Problem statement, sample I/O, and key reasoning.

Return an array `ans` of length `n+1` where `ans[i]` is the number of 1s in the binary representation of `i`. Solve it in O(n) time and O(n) output space (O(1) extra).

Sample I/O

Input:  n = 2
Output: [0,1,1]

Input:  n = 5
Output: [0,1,1,2,1,2]

Intuition

How to Think About It

Intuition

Right-shifting `i` by 1 gives `i/2`, whose bit count is already computed. The shifted number differs from `i` only in the last bit, so `dp[i] = dp[i>>1] + (i&1)` builds the answer bottom-up without repeating work.

Core Concept

DP recurrence: `dp[0] = 0`; for `i` from 1 to n: `dp[i] = dp[i >> 1] + (i & 1)`. `i >> 1` drops the LSB (already computed); `i & 1` contributes 1 if LSB is set, 0 otherwise. Processes in ascending order so sub-problems are always already solved.

When to use

When you need popcount for a range of integers - O(n) vs O(n·32) for calling hammingWeight on each.

When NOT to use

When you only need popcount of a single integer - LC 191 is simpler.

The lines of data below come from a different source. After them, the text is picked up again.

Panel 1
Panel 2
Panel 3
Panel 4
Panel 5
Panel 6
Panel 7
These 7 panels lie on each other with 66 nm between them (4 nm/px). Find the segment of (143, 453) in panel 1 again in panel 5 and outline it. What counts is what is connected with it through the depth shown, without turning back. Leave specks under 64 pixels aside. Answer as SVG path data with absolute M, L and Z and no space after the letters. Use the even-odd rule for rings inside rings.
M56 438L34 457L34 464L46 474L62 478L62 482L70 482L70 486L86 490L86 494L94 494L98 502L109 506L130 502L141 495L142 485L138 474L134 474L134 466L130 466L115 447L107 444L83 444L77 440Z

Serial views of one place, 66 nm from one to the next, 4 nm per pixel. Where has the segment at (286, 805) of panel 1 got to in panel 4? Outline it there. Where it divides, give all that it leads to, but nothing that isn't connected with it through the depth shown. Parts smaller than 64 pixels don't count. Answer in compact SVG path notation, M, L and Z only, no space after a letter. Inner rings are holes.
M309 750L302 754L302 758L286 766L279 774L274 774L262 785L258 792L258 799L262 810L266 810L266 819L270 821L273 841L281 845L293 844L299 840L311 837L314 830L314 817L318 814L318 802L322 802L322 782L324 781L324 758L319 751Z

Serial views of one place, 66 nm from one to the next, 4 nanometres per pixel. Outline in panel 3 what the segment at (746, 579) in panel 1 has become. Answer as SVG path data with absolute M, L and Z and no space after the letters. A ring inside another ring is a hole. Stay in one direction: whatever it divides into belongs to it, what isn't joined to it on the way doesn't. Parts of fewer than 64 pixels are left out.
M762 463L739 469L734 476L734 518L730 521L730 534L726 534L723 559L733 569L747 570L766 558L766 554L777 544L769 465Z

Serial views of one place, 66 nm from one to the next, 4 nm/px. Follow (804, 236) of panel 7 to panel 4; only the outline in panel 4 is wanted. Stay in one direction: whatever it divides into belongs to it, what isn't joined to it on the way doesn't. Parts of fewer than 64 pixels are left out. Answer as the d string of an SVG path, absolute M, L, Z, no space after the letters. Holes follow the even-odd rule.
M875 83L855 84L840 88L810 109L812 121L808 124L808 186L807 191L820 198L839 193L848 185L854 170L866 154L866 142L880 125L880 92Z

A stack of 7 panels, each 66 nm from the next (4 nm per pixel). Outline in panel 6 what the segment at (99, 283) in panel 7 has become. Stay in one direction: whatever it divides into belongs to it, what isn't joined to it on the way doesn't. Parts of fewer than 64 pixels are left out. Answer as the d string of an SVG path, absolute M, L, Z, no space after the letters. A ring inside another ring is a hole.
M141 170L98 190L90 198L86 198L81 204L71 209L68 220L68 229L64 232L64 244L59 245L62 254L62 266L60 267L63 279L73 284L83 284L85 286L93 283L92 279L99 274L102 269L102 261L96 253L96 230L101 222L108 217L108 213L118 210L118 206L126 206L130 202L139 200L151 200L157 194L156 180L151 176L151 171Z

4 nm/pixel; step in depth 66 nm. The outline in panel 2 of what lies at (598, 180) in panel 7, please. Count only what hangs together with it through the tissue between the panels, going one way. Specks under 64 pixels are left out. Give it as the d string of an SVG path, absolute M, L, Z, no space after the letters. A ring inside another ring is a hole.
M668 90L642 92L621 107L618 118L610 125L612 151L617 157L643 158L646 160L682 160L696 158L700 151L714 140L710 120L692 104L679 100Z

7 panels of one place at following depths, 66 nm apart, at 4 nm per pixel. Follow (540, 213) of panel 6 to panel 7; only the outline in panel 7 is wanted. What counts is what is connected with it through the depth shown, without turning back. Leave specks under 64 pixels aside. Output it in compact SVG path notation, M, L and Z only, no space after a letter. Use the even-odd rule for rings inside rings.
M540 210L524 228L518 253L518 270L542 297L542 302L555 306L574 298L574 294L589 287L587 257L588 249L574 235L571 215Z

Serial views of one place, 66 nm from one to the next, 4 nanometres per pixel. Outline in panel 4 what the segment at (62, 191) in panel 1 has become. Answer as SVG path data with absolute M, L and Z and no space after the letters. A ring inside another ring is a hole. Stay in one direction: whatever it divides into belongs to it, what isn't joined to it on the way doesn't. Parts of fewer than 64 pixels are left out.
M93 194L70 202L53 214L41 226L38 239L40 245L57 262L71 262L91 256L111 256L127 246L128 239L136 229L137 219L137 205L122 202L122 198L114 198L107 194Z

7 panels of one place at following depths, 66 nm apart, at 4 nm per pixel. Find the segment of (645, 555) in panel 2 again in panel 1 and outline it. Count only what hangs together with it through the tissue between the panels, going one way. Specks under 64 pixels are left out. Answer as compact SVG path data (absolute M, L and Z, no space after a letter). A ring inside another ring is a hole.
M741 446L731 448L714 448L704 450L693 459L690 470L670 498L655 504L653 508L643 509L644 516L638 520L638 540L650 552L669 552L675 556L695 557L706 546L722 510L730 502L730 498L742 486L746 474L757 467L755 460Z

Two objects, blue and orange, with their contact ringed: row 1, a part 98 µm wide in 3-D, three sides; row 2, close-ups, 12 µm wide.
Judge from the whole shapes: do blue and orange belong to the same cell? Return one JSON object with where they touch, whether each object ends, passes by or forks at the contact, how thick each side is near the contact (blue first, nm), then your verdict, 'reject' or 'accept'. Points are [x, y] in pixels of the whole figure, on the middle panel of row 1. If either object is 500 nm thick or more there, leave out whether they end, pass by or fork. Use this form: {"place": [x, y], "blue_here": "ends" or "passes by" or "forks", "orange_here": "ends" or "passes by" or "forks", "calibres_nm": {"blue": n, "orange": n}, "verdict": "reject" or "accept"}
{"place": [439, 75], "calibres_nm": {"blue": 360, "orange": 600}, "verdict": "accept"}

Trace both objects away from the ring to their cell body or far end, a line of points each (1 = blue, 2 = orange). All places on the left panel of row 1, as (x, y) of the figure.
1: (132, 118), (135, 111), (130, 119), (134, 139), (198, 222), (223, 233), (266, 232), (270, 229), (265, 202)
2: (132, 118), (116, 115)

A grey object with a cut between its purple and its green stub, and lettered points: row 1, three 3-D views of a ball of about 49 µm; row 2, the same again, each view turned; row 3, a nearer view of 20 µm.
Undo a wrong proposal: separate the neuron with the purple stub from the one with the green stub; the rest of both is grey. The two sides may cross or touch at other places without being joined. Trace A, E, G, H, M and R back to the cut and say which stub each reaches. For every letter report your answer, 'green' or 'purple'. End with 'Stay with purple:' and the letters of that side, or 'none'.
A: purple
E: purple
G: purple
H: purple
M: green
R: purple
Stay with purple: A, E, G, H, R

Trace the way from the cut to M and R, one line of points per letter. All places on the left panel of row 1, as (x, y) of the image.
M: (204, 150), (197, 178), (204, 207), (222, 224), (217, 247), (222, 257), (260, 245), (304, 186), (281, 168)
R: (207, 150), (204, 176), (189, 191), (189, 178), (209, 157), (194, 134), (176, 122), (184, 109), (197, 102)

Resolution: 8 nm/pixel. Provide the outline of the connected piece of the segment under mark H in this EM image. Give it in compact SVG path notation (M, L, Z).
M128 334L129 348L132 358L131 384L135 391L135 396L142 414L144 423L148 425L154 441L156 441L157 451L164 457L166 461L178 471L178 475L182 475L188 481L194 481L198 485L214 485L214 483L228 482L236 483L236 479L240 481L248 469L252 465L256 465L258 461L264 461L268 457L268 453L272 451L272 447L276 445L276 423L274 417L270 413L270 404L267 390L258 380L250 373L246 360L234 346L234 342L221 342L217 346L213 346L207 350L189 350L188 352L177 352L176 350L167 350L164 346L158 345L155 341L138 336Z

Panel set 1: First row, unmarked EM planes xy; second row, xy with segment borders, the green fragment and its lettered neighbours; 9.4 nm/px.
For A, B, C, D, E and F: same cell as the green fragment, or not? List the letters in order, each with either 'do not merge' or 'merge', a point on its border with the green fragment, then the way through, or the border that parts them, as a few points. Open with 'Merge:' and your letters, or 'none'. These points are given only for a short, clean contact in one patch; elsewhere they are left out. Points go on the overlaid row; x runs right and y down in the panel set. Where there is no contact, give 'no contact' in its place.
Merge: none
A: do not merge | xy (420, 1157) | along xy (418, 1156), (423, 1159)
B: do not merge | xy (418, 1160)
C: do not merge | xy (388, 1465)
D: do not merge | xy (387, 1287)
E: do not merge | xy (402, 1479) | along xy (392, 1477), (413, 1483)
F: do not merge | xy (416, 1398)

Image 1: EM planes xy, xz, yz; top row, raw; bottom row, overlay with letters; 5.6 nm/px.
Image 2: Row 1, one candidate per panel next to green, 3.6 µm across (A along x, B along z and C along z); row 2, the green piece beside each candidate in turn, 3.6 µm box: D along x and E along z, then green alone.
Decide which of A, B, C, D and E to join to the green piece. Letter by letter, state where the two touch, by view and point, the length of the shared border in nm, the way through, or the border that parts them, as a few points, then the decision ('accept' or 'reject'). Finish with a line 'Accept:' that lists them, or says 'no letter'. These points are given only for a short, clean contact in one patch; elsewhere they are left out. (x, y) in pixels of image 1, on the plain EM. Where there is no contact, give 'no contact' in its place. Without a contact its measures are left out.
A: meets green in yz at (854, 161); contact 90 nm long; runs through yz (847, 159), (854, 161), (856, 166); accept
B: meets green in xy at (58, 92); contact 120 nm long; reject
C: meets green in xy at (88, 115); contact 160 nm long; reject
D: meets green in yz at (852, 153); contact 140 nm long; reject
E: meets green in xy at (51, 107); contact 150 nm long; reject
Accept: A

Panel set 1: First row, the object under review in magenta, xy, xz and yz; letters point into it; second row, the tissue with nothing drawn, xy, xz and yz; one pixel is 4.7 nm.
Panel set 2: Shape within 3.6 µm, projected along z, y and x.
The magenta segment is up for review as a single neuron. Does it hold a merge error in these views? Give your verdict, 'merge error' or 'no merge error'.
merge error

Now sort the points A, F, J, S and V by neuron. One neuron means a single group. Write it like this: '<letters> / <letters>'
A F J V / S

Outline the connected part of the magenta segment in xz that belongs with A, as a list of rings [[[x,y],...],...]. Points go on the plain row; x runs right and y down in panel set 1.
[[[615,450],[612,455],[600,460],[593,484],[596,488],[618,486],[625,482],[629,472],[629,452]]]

When n is very large and sparse - streaming popcount with Kernighan is more cache-friendly.

Key Insights

What to Know Cold

The recurrence leverages the fact that `i >> 1` is always < `i`, so the DP table is trivially ordered.
Alternative recurrence: `dp[i] = dp[i & (i-1)] + 1` (Kernighan-style DP - also O(n)).
Both recurrences produce the same result; the `i>>1` version is simpler to derive in an interview.
Output array doubles as the DP table - no extra space needed beyond the output.
The pattern of popcount values follows a self-similar (fractal) structure: each power-of-2 block is the previous block with all values incremented by 1.

1 example

Worked Examples

Trace dp for n=5

Build table 0..5

dp[0]=0; dp[1]=dp[0]+(1&1)=1; dp[2]=dp[1]+(2&1)=1; dp[3]=dp[1]+(3&1)=2; dp[4]=dp[2]+(4&1)=1; dp[5]=dp[2]+(5&1)=2

countBits(5); // [0,1,1,2,1,2]
// i=4 (100): dp[4]=dp[2]+0=1+0=1
// i=5 (101): dp[5]=dp[2]+1=1+1=2

Shows how right-shift recurrence reuses prior results - no 32-bit inner loop.